Development of High-Precision Quantitative Analysis Detection for three Yeasts Based on CRISPR/Cas12a

Abstract Objectives Yeast plays a crucial role in fermented foods, yet the application of the CRISPR/Cas system for yeast detection has been rarely reported. The objective of this study is to develop a rapid and quantitative detection method for brewing yeast based on the CRISPR-Cas12a system, aiming to achieve higher sensitivity than the quantitative real-time polymerase chain reaction (qPCR) assay and fill the gap in the application of CRISPR for yeast detection in fermented foods.
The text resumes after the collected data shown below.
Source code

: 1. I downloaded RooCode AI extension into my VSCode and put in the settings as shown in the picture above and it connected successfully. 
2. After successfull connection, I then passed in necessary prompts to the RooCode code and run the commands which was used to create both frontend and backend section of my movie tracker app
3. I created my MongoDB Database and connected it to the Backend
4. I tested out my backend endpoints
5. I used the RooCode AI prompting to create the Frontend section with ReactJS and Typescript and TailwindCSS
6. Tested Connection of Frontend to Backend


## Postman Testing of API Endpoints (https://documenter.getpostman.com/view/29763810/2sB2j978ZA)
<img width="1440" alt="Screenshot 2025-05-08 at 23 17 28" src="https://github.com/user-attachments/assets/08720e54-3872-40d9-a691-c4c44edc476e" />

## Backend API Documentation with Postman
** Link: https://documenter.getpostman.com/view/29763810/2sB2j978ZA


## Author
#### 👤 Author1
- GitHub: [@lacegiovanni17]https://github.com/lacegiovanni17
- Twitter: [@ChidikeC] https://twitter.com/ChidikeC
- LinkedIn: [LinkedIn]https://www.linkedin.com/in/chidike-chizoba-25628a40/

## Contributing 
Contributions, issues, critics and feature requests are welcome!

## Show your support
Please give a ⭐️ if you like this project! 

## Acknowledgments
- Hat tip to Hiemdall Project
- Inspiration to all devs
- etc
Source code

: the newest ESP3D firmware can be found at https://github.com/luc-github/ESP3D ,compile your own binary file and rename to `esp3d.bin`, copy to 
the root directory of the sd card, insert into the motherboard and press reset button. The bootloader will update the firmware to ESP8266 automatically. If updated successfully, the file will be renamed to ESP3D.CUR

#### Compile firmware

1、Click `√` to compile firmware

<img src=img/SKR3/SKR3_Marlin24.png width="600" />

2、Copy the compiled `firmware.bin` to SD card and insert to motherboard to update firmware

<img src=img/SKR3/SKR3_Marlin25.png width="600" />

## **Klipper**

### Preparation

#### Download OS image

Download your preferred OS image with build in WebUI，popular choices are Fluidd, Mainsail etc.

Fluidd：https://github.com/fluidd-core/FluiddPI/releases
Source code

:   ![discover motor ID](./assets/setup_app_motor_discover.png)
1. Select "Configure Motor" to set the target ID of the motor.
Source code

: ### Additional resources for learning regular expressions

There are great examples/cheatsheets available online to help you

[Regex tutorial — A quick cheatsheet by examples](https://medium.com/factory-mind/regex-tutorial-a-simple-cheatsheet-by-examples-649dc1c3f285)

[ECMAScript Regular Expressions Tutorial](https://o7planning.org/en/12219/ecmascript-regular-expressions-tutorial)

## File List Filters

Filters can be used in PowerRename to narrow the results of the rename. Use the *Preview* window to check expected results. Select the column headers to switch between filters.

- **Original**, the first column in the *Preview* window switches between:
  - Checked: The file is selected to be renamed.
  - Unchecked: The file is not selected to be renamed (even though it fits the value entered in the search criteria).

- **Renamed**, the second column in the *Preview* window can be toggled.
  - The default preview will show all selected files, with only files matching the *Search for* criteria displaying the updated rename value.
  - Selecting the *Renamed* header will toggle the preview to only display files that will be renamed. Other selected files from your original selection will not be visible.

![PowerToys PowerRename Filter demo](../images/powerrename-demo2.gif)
Materials and Methods: This work established one-step RPA-CRISPR/Cas12a (ORCC) detection for quantifying yeasts in fermented foods by integrating target amplification and the CRISPR system into a one-pot reaction. Results A numerical standardized definition was established for the quantifiable state in ORCC detection of yeasts. Using ORCC detection, which occurs at 37 °C, absolute quantification of Saccharomyces cerevisiae, Wickerhamomyces anomalus, and Zygosaccharomyces bailii can be completed in less than 45 min. Under optimal conditions, the limits of quantification and the limits of detection for three yeasts were 100 copies/μL and 1 copy/μL, with no cross-reaction observed among non-target yeasts. In pure yeast samples, ORCC detection of the target yeasts achieved a detection rate of 91.60% - 116.57%. In simulated fermentation samples, the recovery rate for spiked target yeasts using ORCC detection ranged from 92.78% to 106.90%. In original naturally fermented samples, target yeasts can be quantified by ORCC detection but not by qPCR assay. In spiked naturally fermented samples, the recovery rates of the qPCR assay were generally lower than those of ORCC detection. Conclusion ORCC detection is simple, rapid, accurate, and highly sensitive for detecting three yeasts in fermented foods. It has significant potential for precisely monitoring yeast growth and fermentation process in various fermentation systems.